» **MATERIAL SHOWN**:
+-------+

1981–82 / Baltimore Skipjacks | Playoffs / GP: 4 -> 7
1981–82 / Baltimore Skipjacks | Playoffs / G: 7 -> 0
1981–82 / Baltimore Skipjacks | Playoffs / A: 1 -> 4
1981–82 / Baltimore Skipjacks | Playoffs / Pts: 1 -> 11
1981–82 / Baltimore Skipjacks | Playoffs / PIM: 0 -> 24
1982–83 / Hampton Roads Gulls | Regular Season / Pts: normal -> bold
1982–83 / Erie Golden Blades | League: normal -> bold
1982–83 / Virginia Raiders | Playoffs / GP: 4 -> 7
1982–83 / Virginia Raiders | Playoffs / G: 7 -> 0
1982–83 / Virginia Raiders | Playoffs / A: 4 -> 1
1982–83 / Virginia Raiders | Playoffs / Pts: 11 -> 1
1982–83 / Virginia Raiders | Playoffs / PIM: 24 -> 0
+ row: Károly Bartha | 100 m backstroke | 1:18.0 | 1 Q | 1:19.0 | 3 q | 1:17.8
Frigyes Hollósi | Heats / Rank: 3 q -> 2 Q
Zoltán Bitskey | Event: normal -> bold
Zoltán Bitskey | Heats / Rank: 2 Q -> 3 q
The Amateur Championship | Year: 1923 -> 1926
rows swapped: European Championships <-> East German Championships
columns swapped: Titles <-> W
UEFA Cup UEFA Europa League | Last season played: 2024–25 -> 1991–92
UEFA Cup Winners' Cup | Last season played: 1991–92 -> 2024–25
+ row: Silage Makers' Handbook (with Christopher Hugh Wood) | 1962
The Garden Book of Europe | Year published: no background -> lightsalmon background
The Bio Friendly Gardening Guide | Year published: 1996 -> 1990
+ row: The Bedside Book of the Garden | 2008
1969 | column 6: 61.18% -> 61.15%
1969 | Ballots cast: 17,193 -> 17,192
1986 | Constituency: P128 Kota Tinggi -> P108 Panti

+-------+

» **THE PROBLEM**: Reproduce every line of the records above, unchanged and in the same order.

» **THE REPLY**:
1981–82 / Baltimore Skipjacks | Playoffs / GP: 4 -> 7
1981–82 / Baltimore Skipjacks | Playoffs / G: 7 -> 0
1981–82 / Baltimore Skipjacks | Playoffs / A: 1 -> 4
1981–82 / Baltimore Skipjacks | Playoffs / Pts: 1 -> 11
1981–82 / Baltimore Skipjacks | Playoffs / PIM: 0 -> 24
1982–83 / Hampton Roads Gulls | Regular Season / Pts: normal -> bold
1982–83 / Erie Golden Blades | League: normal -> bold
1982–83 / Virginia Raiders | Playoffs / GP: 4 -> 7
1982–83 / Virginia Raiders | Playoffs / G: 7 -> 0
1982–83 / Virginia Raiders | Playoffs / A: 4 -> 1
1982–83 / Virginia Raiders | Playoffs / Pts: 11 -> 1
1982–83 / Virginia Raiders | Playoffs / PIM: 24 -> 0
+ row: Károly Bartha | 100 m backstroke | 1:18.0 | 1 Q | 1:19.0 | 3 q | 1:17.8
Frigyes Hollósi | Heats / Rank: 3 q -> 2 Q
Zoltán Bitskey | Event: normal -> bold
Zoltán Bitskey | Heats / Rank: 2 Q -> 3 q
The Amateur Championship | Year: 1923 -> 1926
rows swapped: European Championships <-> East German Championships
columns swapped: Titles <-> W
UEFA Cup UEFA Europa League | Last season played: 2024–25 -> 1991–92
UEFA Cup Winners' Cup | Last season played: 1991–92 -> 2024–25
+ row: Silage Makers' Handbook (with Christopher Hugh Wood) | 1962
The Garden Book of Europe | Year published: no background -> lightsalmon background
The Bio Friendly Gardening Guide | Year published: 1996 -> 1990
+ row: The Bedside Book of the Garden | 2008
1969 | column 6: 61.18% -> 61.15%
1969 | Ballots cast: 17,193 -> 17,192
1986 | Constituency: P128 Kota Tinggi -> P108 Panti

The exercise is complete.